By Susanne Freidberg
A Guest Post
New York may be a foodie paradise, but it’s also full of food deserts. So says the city’s planning department, which last year reported that some three million New Yorkers live in neighborhoods with few fresh food options. Traditional groceries and supermarkets have shut down, to be replaced by fast food and drug store chains. Not surprisingly, many of these neighborhoods also report higher-than-average rates of obesity and diabetes.
In this country, “food desert” is a relatively new term for an old urban problem. City supermarkets have long struggled with slender profit margins, space constraints, consumers’ demands for 24/7 convenience, landlords’ preferences for tenants that don’t attract vermin — and, of course, rising rents. Unless they can lure a large, high-end customer base — witness the throngs in Whole Foods’ Manhattan locations — big stores full of perishable food just don’t put urban real estate to its highest and best use.
But not all crowded, pricey cities end up with food deserts. Take Hong Kong — by some measures the most crowded, pricey city on earth. A square meter of office space costs $2,239 a year, more than double the going rate in Midtown Manhattan. Thirty thousand people live in each square kilometer (versus 10,238 per square kilometer in New York City’s five boroughs), most of them in very small apartments. Yet most also live within easy walking distance of one of the city’s 240 wet markets, where the food is varied, affordable, and very, very fresh.
I visited some of these markets when I went to Hong Kong to research the live fish trade. According to conventional thinking, they should have perished decades ago, when supermarkets first began to offer a clean, well-lit, one-stop shopping environment. Instead, the wet markets have survived and modernized. How?
The answer lies in the relationship between policy, culture, and the economics of urban food supply. The Hong Kong government originally built wet markets wherever pedestrian food shopping made most sense, such as near transit centers and public housing estates. For many years, it rented market stalls at subsidized rates, both to discourage illegal street vending and to ensure a competitive, affordable choice at each market. Most markets are now privately managed, and many have been renovated.
The government’s involvement in turn reflects a cultural value. As I toured the wet markets with my 20-something translator and her 73-year-old grandmother, the older woman explained: it’s the freshness that supermarkets couldn’t beat. Hong Kong’s Cantonese cuisine (much lighter than what you’ll find in most American Chinese restaurants) depends on fresh ingredients, and local standards are high. The grandmother pointed out what “fresh” meant: live fish, not chilled; poultry still warm from slaughter; vegetables not wrapped in plastic.

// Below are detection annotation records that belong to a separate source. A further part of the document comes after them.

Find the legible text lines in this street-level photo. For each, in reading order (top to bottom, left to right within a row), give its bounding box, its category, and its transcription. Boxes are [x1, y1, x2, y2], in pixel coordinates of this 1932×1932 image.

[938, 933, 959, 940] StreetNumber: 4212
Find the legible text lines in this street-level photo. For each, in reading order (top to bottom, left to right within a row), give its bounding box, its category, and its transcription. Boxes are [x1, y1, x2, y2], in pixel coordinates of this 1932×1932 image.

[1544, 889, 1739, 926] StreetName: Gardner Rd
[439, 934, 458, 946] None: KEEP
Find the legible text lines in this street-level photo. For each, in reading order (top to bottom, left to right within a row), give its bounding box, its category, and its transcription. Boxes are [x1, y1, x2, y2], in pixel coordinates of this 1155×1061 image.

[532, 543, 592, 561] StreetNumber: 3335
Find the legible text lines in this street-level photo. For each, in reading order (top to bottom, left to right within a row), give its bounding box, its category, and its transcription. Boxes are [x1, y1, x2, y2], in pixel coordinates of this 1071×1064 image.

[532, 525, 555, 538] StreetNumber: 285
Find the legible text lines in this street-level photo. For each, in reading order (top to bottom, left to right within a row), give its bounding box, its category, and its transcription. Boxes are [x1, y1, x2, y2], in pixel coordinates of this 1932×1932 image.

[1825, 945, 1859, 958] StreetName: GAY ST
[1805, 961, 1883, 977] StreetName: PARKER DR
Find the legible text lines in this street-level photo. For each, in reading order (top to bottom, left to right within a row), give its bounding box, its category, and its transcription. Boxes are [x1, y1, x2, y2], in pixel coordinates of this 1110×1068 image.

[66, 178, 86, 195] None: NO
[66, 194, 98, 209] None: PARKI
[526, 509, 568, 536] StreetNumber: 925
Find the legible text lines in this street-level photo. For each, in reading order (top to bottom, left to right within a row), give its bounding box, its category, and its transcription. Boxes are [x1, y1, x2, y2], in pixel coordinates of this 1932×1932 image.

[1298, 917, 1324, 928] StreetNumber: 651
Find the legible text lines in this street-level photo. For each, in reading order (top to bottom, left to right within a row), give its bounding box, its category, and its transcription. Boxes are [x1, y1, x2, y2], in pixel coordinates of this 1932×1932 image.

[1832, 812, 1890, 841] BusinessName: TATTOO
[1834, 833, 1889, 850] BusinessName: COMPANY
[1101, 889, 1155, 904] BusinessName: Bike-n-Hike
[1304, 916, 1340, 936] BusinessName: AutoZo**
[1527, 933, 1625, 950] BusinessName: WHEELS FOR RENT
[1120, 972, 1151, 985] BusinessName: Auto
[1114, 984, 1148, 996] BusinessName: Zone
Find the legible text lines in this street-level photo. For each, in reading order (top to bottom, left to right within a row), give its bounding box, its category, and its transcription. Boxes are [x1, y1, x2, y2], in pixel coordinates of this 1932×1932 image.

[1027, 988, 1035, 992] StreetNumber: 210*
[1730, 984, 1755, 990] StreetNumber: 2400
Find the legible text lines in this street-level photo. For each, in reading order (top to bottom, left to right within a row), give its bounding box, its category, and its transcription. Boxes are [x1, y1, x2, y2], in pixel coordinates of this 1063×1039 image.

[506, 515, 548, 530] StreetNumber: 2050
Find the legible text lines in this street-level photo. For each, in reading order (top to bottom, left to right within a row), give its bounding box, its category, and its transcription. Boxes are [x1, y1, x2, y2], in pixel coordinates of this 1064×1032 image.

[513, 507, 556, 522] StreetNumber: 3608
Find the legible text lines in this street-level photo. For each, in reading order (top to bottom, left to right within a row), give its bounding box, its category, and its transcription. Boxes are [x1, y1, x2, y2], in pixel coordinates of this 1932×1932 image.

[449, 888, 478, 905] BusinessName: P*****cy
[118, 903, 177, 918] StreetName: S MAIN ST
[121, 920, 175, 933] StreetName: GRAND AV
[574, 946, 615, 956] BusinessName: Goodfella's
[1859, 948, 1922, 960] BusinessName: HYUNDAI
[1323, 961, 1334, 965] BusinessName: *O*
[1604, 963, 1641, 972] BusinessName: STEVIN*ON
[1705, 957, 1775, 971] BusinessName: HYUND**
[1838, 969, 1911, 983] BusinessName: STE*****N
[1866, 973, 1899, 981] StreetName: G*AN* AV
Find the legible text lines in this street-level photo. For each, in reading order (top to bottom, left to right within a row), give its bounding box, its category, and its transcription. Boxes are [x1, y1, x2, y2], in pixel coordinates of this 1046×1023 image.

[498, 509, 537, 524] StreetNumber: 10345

Marketing studies back up this explanation. They also note that wet-market standards of freshness will likely survive the recent privatization, even if some of the markets do not. This is because Hong Kong’s biggest supermarket chains have lured customers by offering the old alongside the new: mini wet markets — complete with independent vendors and tanks full of live fish — inside their own stores.
Hong Kong’s food supply isn’t perfect. Recent scares related to tainted fish, milk, and eggs from mainland China have left many consumers wary. But it is a good example of how city governments can help food markets work better — and potentially help their citizens eat better too.
“The lost supermarket: a breed in need of replenishment”
“Where have all the supermarkets gone?”
Addendum: The figure for the population density of New York City was changed from 1,750 per square kilometer (which included the greater metropolitan area), to 10,238 per square kilometer (which represents only New York City’s five boroughs).